Part of Joe Morgan's job as the Boston Red Sox' new manager is to convince his players they belong in the major leagues.
After 16 years of managing in the minors and all but abandoning hope of getting his own big-league shot, Morgan is confident he belongs in the job suddenly thrust upon him when John McNamara was fired Thursday.General Manager Lou Gorman said Morgan, Boston's third-base coach, was an interim manager and a search would begin immediately for a more permanent successor.
"Interim means nothing to me," Morgan said. "I'm the manager of the ballclub."
The new field boss may have to convince his players that they are the right men to bring the Red Sox back from a mediocre first half and live up to the team's preseason billing as a strong contender in the American League East.

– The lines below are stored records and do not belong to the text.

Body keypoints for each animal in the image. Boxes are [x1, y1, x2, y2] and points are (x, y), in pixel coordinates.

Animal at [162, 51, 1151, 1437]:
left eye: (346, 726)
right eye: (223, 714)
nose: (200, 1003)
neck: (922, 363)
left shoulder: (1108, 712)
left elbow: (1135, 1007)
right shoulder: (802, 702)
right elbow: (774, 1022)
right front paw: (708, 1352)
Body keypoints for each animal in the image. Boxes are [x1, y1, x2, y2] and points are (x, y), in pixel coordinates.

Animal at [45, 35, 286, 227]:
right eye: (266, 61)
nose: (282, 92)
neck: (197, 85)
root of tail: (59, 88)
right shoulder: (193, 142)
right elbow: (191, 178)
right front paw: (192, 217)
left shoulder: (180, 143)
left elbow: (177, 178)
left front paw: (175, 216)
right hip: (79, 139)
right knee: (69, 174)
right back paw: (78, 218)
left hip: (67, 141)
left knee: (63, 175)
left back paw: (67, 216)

"My job is to get some faith into this ballclub," Morgan said. "Faith is the point where a team or a guy gets when he knows that he can do the job."
Young talent, led by outfielders Mike Greenwell and Ellis Burks, and the offseason acquisition of reliever Lee Smith were major reasons for Boston's high hopes. But at the All-Star break, the Red Sox were 43-42 and tied for fourth place, nine games behind first-place Detroit.

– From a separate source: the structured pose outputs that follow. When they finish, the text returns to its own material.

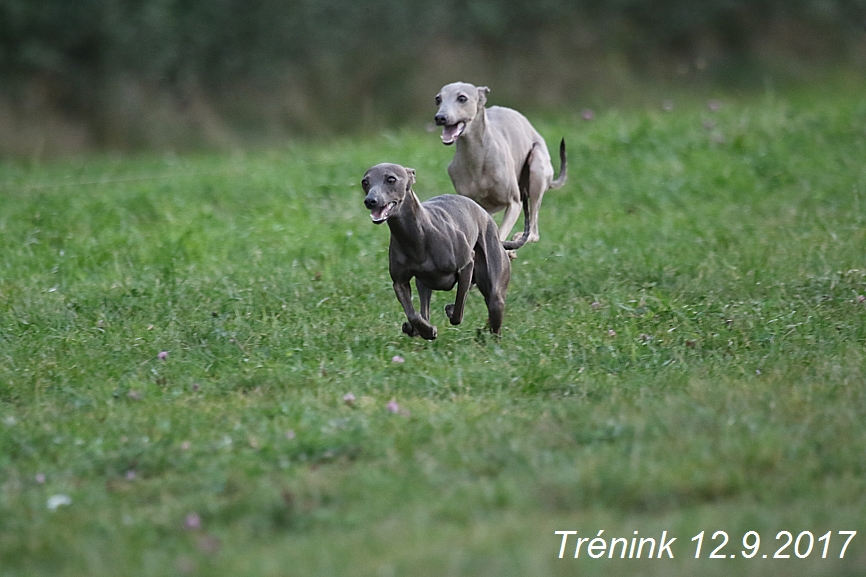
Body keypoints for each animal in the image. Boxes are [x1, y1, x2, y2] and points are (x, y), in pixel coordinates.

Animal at [360, 152, 532, 338]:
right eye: (365, 182)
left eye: (391, 179)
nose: (370, 200)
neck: (417, 236)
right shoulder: (399, 282)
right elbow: (413, 314)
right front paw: (425, 330)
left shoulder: (467, 264)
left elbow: (458, 312)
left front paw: (448, 312)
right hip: (424, 284)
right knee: (424, 309)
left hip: (495, 293)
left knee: (494, 319)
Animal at [432, 81, 568, 243]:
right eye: (438, 99)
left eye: (462, 98)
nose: (440, 117)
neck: (477, 158)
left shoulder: (514, 203)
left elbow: (501, 235)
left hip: (537, 166)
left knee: (534, 233)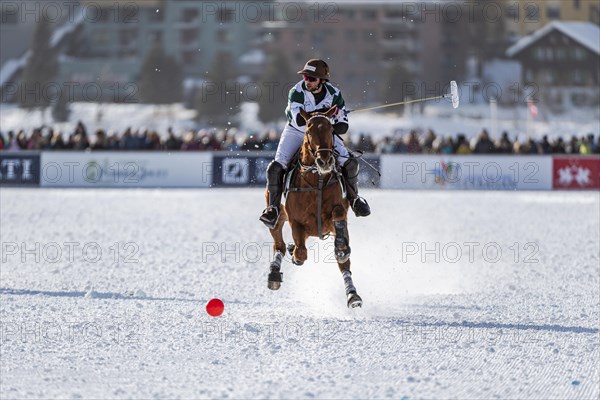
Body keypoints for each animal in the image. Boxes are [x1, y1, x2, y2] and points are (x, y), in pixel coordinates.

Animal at [266, 106, 360, 310]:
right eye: (308, 131)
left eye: (331, 130)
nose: (325, 161)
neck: (316, 180)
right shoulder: (296, 222)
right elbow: (300, 254)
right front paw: (293, 253)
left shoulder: (336, 216)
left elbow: (340, 222)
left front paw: (341, 248)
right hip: (276, 209)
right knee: (279, 239)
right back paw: (275, 272)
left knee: (344, 264)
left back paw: (353, 295)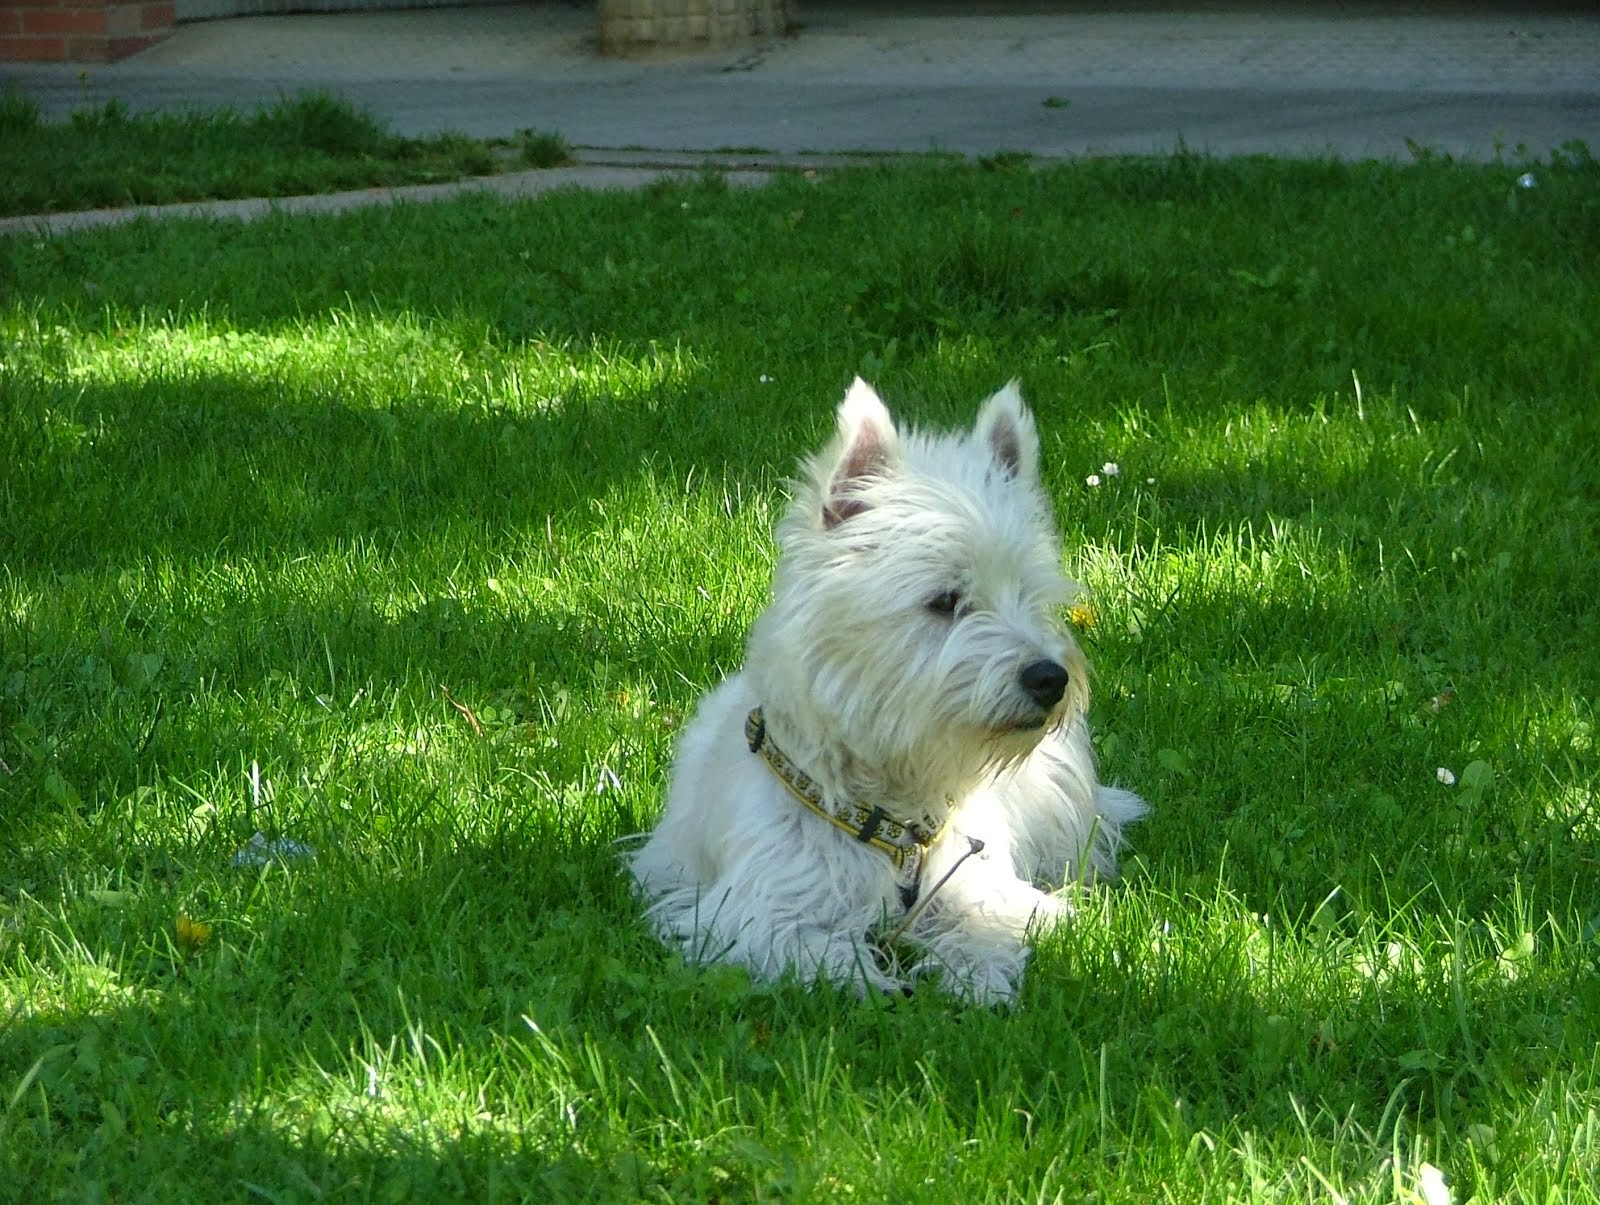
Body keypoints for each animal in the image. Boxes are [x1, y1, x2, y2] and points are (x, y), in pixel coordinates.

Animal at [630, 380, 1145, 998]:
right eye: (944, 600)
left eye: (1028, 595)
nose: (1051, 678)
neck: (896, 813)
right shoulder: (762, 911)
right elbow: (821, 954)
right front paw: (879, 983)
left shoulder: (977, 884)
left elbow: (988, 923)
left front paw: (979, 978)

Greenwell and Burks have played very well, but Smith has been a disappointment.
While McNamara was seen as partial to veterans, some Red Sox are hopeful Morgan will be more effective than his predecessor with younger players.
Greenwell, the major leagues' RBI leader in his second full season, said Morgan can "change the atmosphere around here a little bit. He can bring the most out of the young guys here."

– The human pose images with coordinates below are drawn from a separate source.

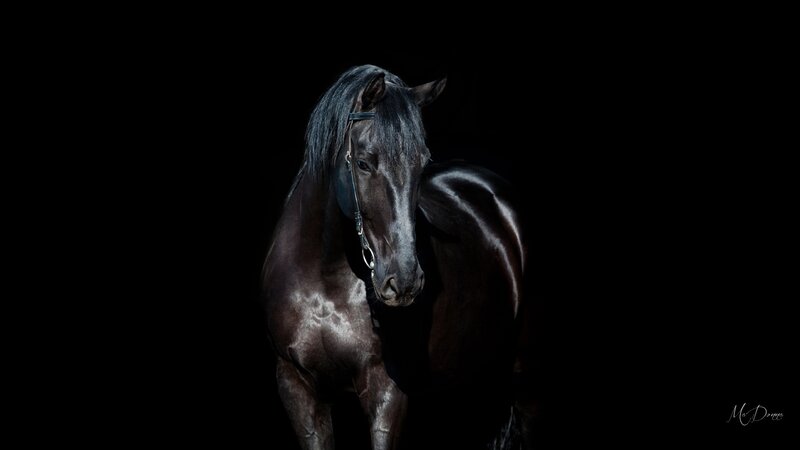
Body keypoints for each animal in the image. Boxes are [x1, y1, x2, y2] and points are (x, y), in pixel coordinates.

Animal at [262, 65, 530, 450]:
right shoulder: (297, 386)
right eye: (362, 163)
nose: (403, 281)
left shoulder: (387, 389)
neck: (325, 281)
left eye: (422, 162)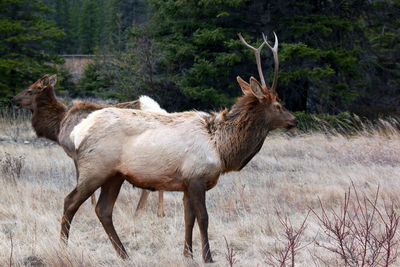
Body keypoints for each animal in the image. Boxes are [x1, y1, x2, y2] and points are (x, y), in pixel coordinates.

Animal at [63, 32, 296, 262]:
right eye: (278, 105)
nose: (293, 120)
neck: (221, 148)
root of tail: (77, 131)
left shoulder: (186, 183)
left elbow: (188, 218)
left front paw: (187, 254)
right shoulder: (196, 177)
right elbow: (203, 218)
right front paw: (207, 257)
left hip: (115, 176)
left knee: (103, 210)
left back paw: (124, 254)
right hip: (94, 169)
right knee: (70, 202)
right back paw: (63, 247)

As manager of the Pawtucket Red Sox of the International League from 1974 through 1982, Morgan managed current Boston players Wade Boggs, Marty Barrett, Bruce Hurst and Rich Gedman. Morgan has been more outgoing than McNamara but feels he can be tough.
Gorman said he would consider Morgan, Pawtucket Manager Ed Nottle and candidates outside the organization in his managerial search.
McNamara was the sixth major league manager fired this season, following Cal Ripken of Baltimore, Billy Martin of the New York Yankees, Dick Williams of Seattle, Larry Bowa of San Diego and Chuck Tanner of Atlanta.